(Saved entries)
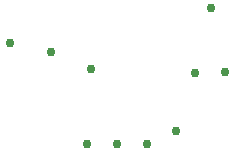
<source format=gbr>
G04 EAGLE Gerber RS-274X export*
G75*
%MOMM*%
%FSLAX34Y34*%
%LPD*%
%INVias*%
%IPPOS*%
%AMOC8*
5,1,8,0,0,1.08239X$1,22.5*%
G01*
%ADD10C,0.756400*%


D10*
X117475Y44450D03*
X142875Y44450D03*
X168275Y44450D03*
X87313Y122238D03*
X222250Y159544D03*
X52388Y130175D03*
X120537Y108063D03*
X192881Y55563D03*
X234188Y105692D03*
X209284Y104506D03*
M02*

</source>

Work order:
Letter for letter, reproduce every record above and skip the pictures.

The completed task:
<source format=gbr>
G04 EAGLE Gerber RS-274X export*
G75*
%MOMM*%
%FSLAX34Y34*%
%LPD*%
%INVias*%
%IPPOS*%
%AMOC8*
5,1,8,0,0,1.08239X$1,22.5*%
G01*
%ADD10C,0.756400*%


D10*
X117475Y44450D03*
X142875Y44450D03*
X168275Y44450D03*
X87313Y122238D03*
X222250Y159544D03*
X52388Y130175D03*
X120537Y108063D03*
X192881Y55563D03*
X234188Y105692D03*
X209284Y104506D03*
M02*

</source>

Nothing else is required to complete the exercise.